◆ Werkinstructies: Citeer alle regels hieronder woordelijk en volledig. Laat de afbeeldingen weg uit je antwoord.

◆ Aangeleverde gegevens:
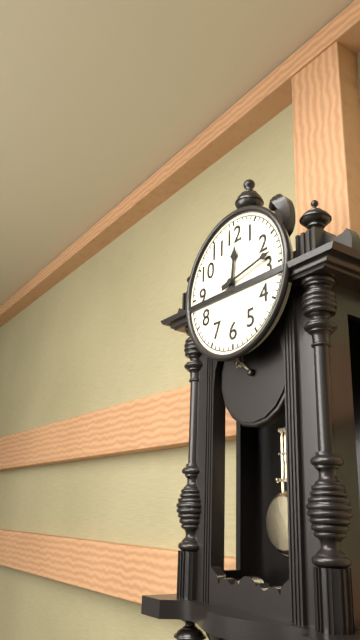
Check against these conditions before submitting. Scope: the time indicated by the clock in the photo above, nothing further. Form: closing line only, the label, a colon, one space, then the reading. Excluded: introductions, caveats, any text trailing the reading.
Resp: 12:13
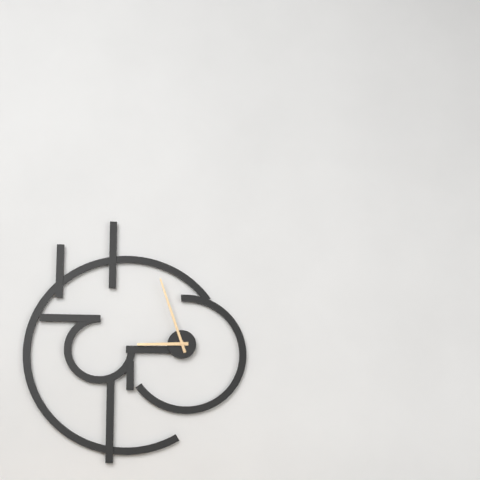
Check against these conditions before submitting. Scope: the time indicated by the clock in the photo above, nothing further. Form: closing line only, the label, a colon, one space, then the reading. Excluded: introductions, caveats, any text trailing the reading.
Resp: 8:57
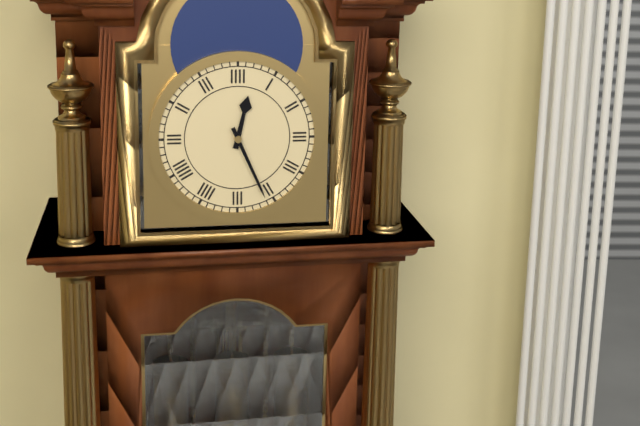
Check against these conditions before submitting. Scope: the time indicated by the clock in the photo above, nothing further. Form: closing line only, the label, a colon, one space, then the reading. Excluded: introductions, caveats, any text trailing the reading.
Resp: 12:26
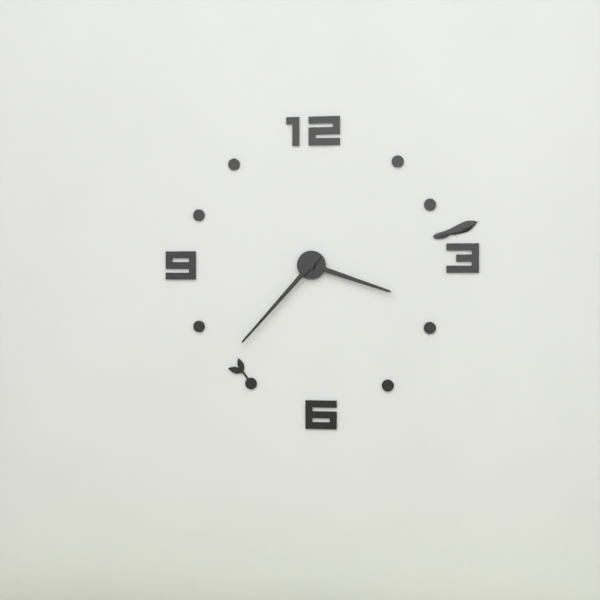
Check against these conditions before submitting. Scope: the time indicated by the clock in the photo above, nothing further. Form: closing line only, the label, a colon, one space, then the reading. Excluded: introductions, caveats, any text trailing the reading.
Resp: 3:37
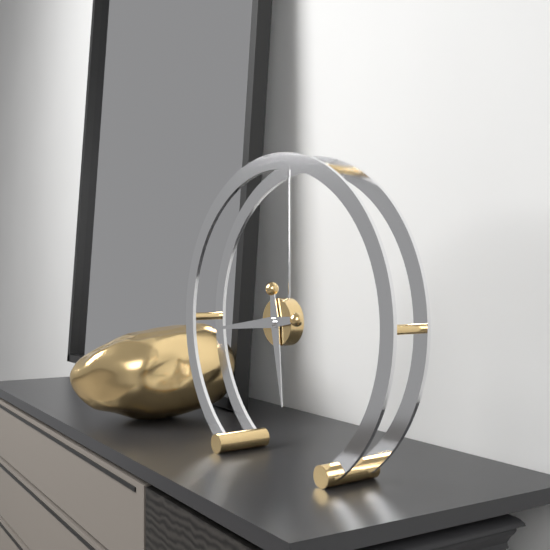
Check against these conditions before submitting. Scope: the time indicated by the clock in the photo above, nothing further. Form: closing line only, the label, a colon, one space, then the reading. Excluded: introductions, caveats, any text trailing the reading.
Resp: 5:44
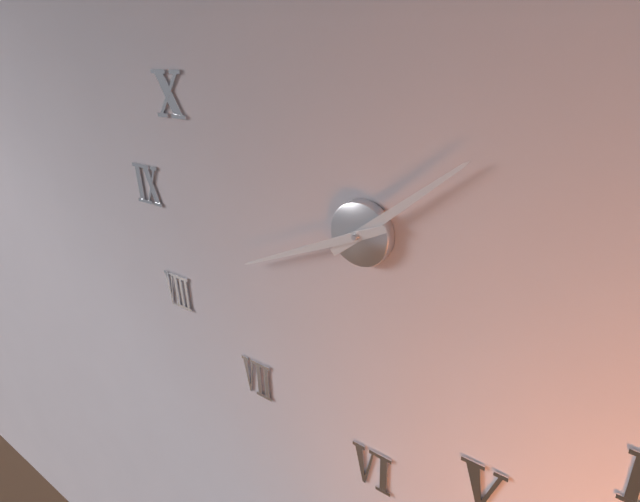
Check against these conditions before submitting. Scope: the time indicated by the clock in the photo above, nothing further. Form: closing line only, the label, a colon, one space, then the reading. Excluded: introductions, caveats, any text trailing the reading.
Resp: 1:41
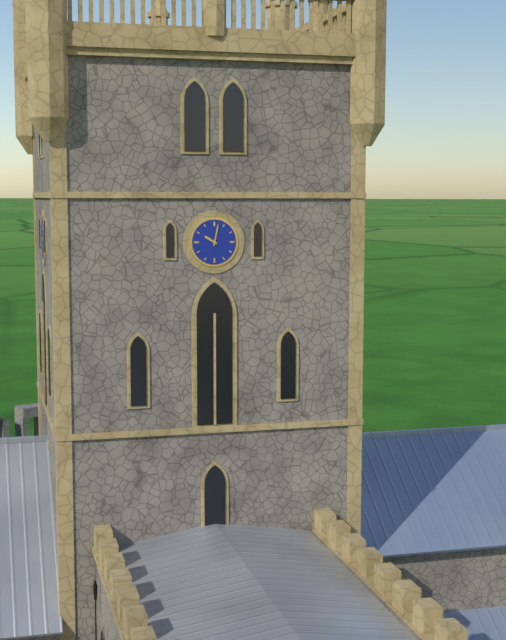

◆ Uitvoer hieronder:
Check against these conditions before submitting. Scope: the time indicated by the clock in the photo above, nothing further. Form: closing line only, the label, a colon, one space, then the reading. Excluded: introductions, caveats, any text trailing the reading.
Resp: 12:13
Check against these conditions before submitting. Scope: the time indicated by the clock in the photo above, nothing further. Form: closing line only, the label, a colon, one space, then the reading. Excluded: introductions, caveats, any text trailing the reading.
Resp: 8:57
Check against these conditions before submitting. Scope: the time indicated by the clock in the photo above, nothing further. Form: closing line only, the label, a colon, one space, then the reading. Excluded: introductions, caveats, any text trailing the reading.
Resp: 12:26
Check against these conditions before submitting. Scope: the time indicated by the clock in the photo above, nothing further. Form: closing line only, the label, a colon, one space, then the reading. Excluded: introductions, caveats, any text trailing the reading.
Resp: 3:37
Check against these conditions before submitting. Scope: the time indicated by the clock in the photo above, nothing further. Form: closing line only, the label, a colon, one space, then the reading. Excluded: introductions, caveats, any text trailing the reading.
Resp: 5:44
Check against these conditions before submitting. Scope: the time indicated by the clock in the photo above, nothing further. Form: closing line only, the label, a colon, one space, then the reading. Excluded: introductions, caveats, any text trailing the reading.
Resp: 1:41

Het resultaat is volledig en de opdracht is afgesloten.